Le preguntó qué le había contado.
-Y la verdad. ¿Qué
le voy a contar? –contestó Atilio- Que me vine en el 77, que tenía muchos
amigos que estaban viviendo en Europa y que me parecía una buena idea venir a
verlos. Que un día me desperté impulsivo, hice las valijas y me vine. Que uno a
veces sale del país sin un plan muy claro: que sabía que quería pasear por Francia,
España, Italia unos meses y volver… pero una cosa lleva a la otra… las cosas de
la vida lo van llevando a uno a quedarse… Y acá me quedé: de repente uno abre
los ojos y ya pasaron 40 años. Con un hijo, mujer…y ya no se te hace tan fácil
volverte-respiró hondo e hizo una pausa-. ¿Qué más querés que le cuente?
Ella se detuvo en
la entrada de la habitación. Puso su móvil en el bolsillo del pantalón y le
preguntó si le había mencionado lo del accidente de Juan José.
-No, Silvia, sabes
que no es fácil –hizo un silencio-. Además para esto ¿qué puede importar que me
fuera después de que un amigo muriera en un accidente de coches en una rotonda
a cinco kilómetros de Concordia?
Sobre el truco en
sí, Atilio fue claro con la alemana: es simplemente un divertido juego de
cartas. Él, le había contado a la alemana, no creía que fuera particularmente
un buen jugador y que sin duda mentía jugando pero de la misma forma en que mienten
todos lo que se sientan a la mesa a jugar.

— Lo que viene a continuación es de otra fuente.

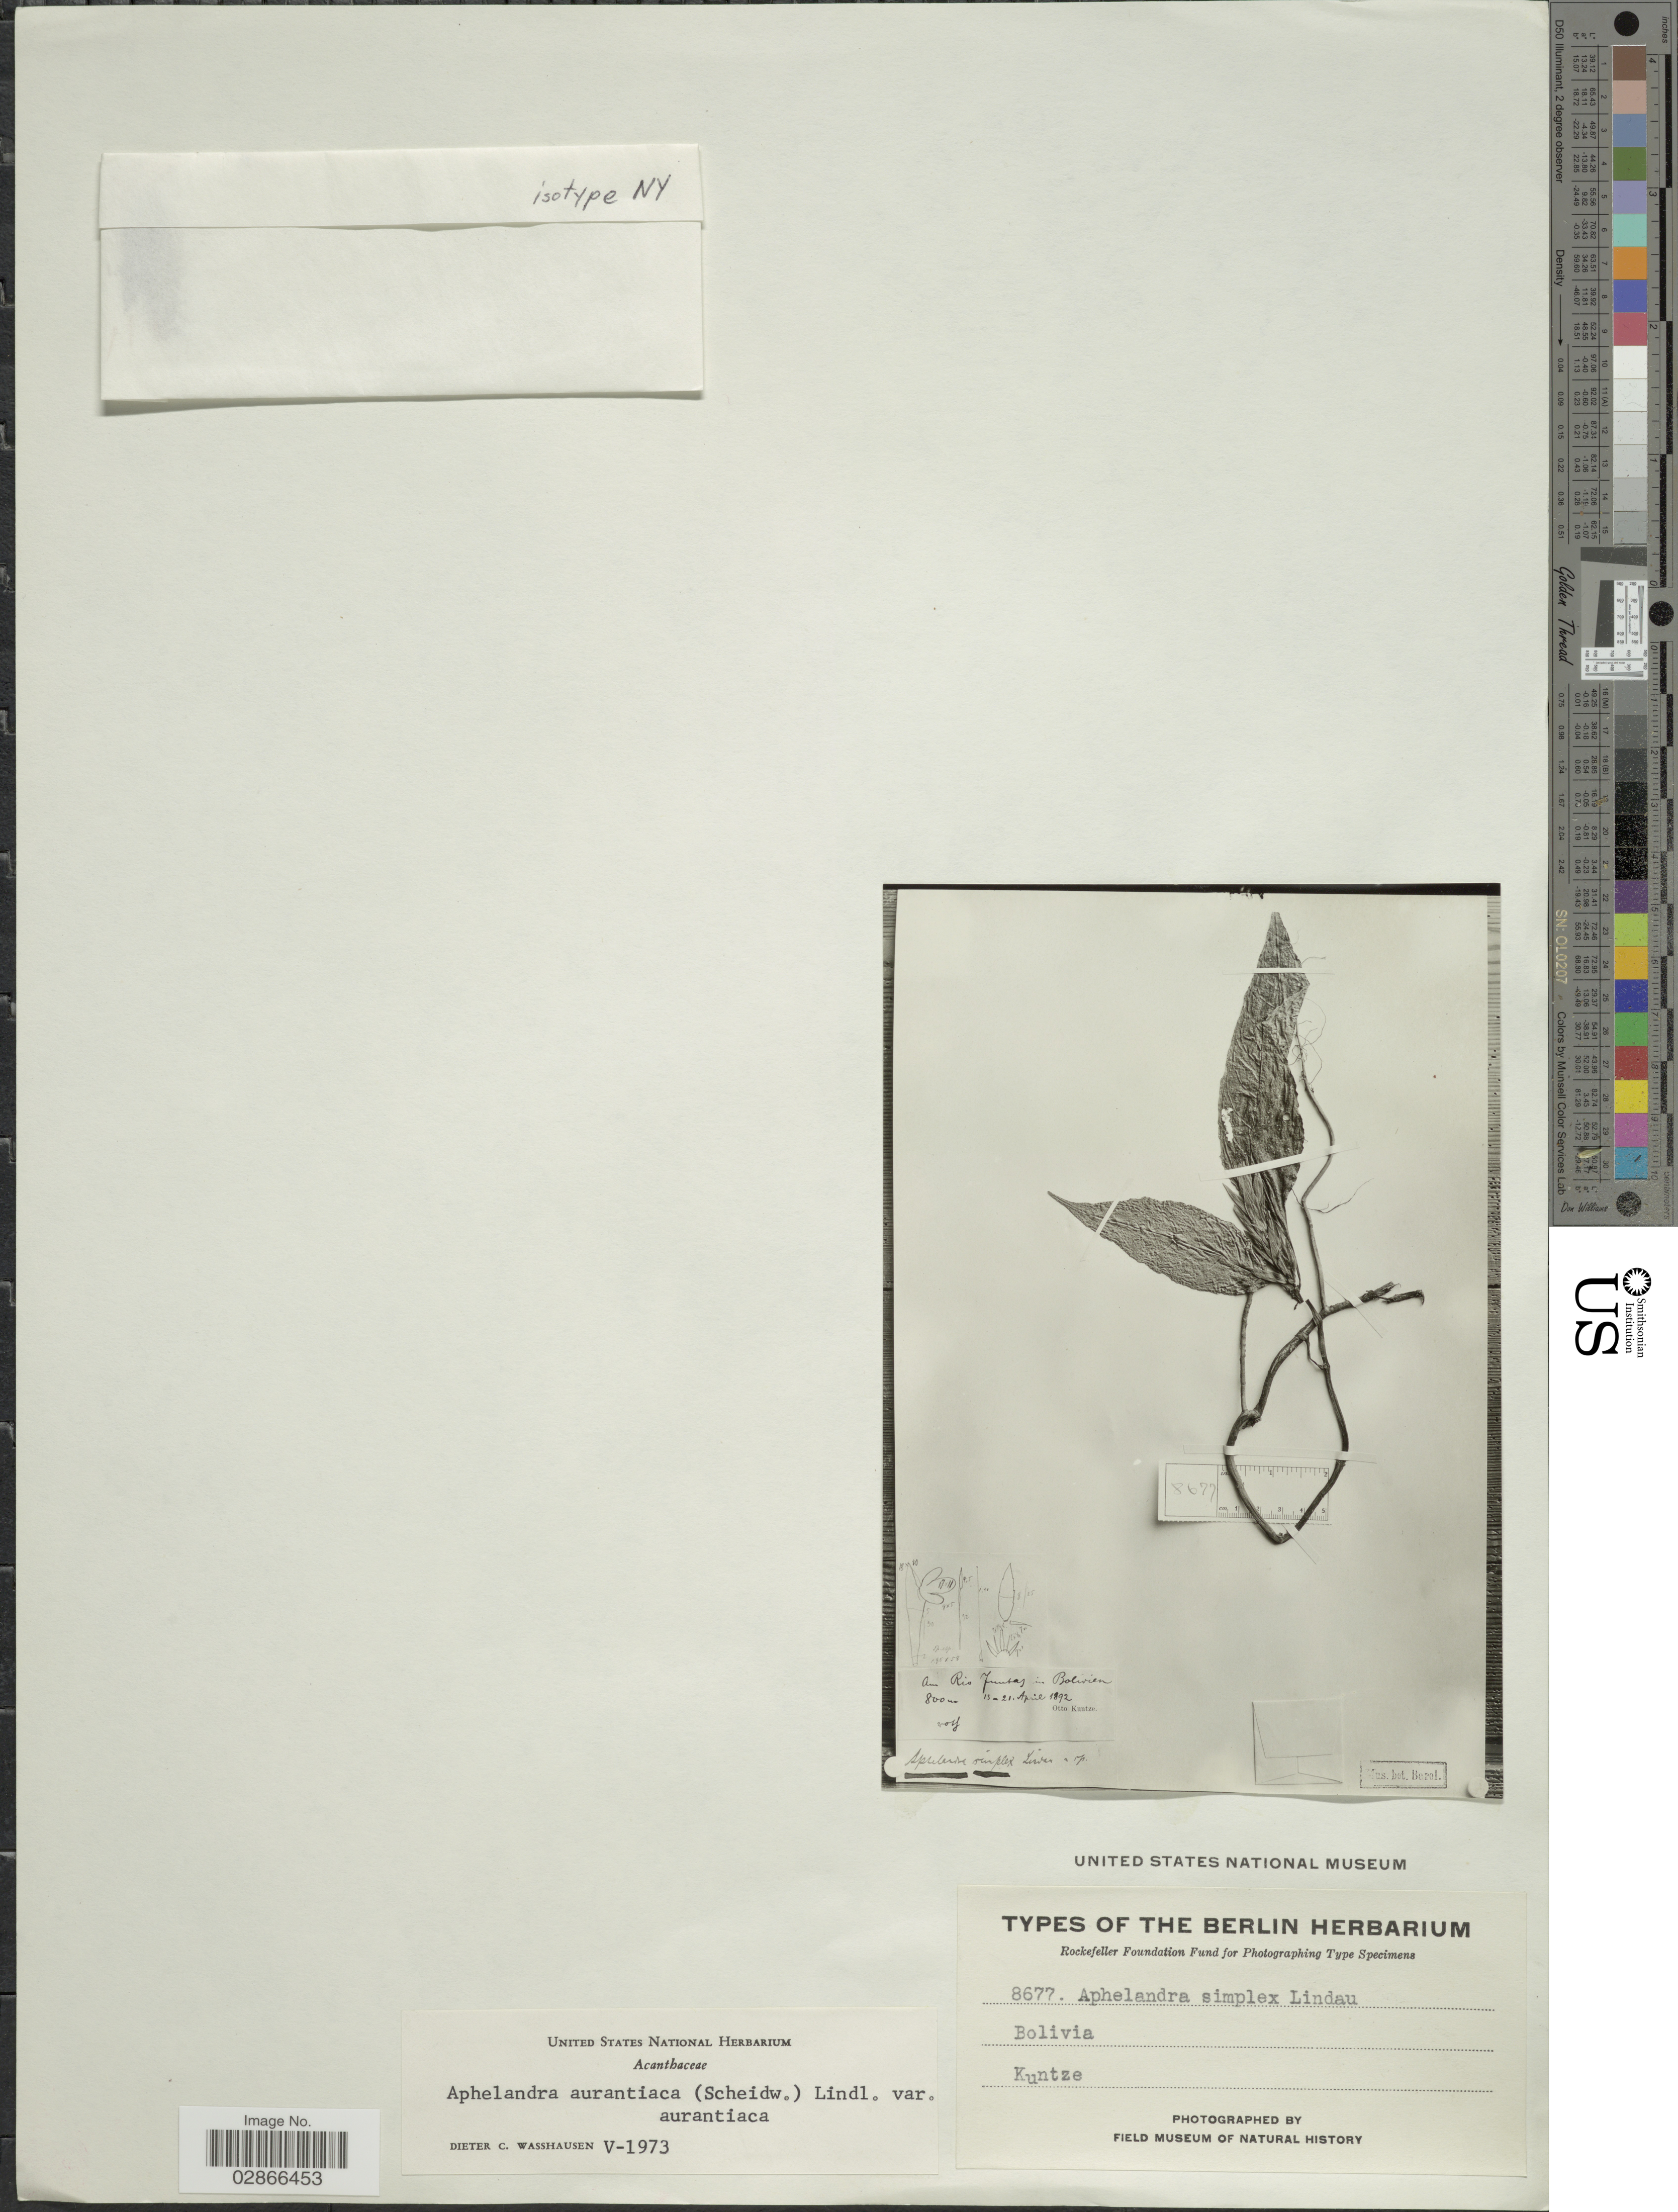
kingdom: Plantae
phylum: Tracheophyta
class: Magnoliopsida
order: Lamiales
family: Acanthaceae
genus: Aphelandra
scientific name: Aphelandra aurantiaca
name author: (Scheidw.) Lindl.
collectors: C.E.O. Kuntze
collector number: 8677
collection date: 1892-04-13/1892-04-21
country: Bolivia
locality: Am Rio Juntas.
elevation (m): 800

-Le gustó cuando le conté que ni bien llegado a
Londres ya lograba jugar al truco. Que cuando vivíamos en esa casa gigante de Camden
venía y se iba gente todo el tiempo, que estaba llena de amigos. Que circulaban
latinoamericanos: muchos argentinos, chilenos y uruguayos. Y que siempre había
gente para jugar; se llegaban a armar varias mesas y unos pica-picas
divertidísimos-. Hizo una pausa y agregó- Creo que esta alemanita ya sabe lo
que es el pica-pica. Y si no, es tiempo que lo vaya aprendiendo. ¿Qué
documental va a hacer si no, no? ¿Qué
historia va a contar?
Silvia seguía en la
otra habitación y se quedó callada. Él sabía lo que ella estaría pensando: esas
fatales copas de más que él le había contado mil veces que habían marcado su vida
y, finalmente, la de ella también.
Atilio anunció que
estaba cansado y que se iba dormir. Le dio las buenas noches a Silvia, se quitó
los anteojos, apagó la luz del velador y se metió en la cama. Apoyó la cabeza
con los ojos todavía abiertos sobre la almohada y durante unos segundos volvió
a ver las imágenes.
Se vio en ese abril
del 77: estaba joven y convencido.
Convencido todavía,
a pesar del largo año que llevaba viviendo al límite, en el margen y
arriesgando su vida. Y vio lo ocurrido antes del cruce de la frontera con Brasil:
el agujero sangrante en el cuerpo de Juan José, la huida en la camioneta de
Pepino por la ruta 14, las calles desconocidas de Irigoyen, la furia de Milena,
los ruidos de los tiros. Vio sus primeros meses en Europa: esa ratonera de Clichy-sous-Bois
y la espera, interminable. Se vio solo con Milena, allí, hablando sin parar de
Juan José. Se vio revisando compulsivamente la prensa local en busca de noticas
de lo que ocurría en la Argentina. Vio
el último abrazo de Milena en la estación de bus de París. Y también la llegada
a la estación de Victoria en donde lo esperaba ese desconocido chileno.
Se forzó a dormir. Quería
descansar para los días que venían. Se durmió convenciéndose, una vez más que, a
esta altura, ya no valía la pena contarle la verdad a Silvia. Ni siquiera la
parte de Juan José.
Y mucho menos para
un documental sobre cómo unos vejestorios juegan al truco en Londres.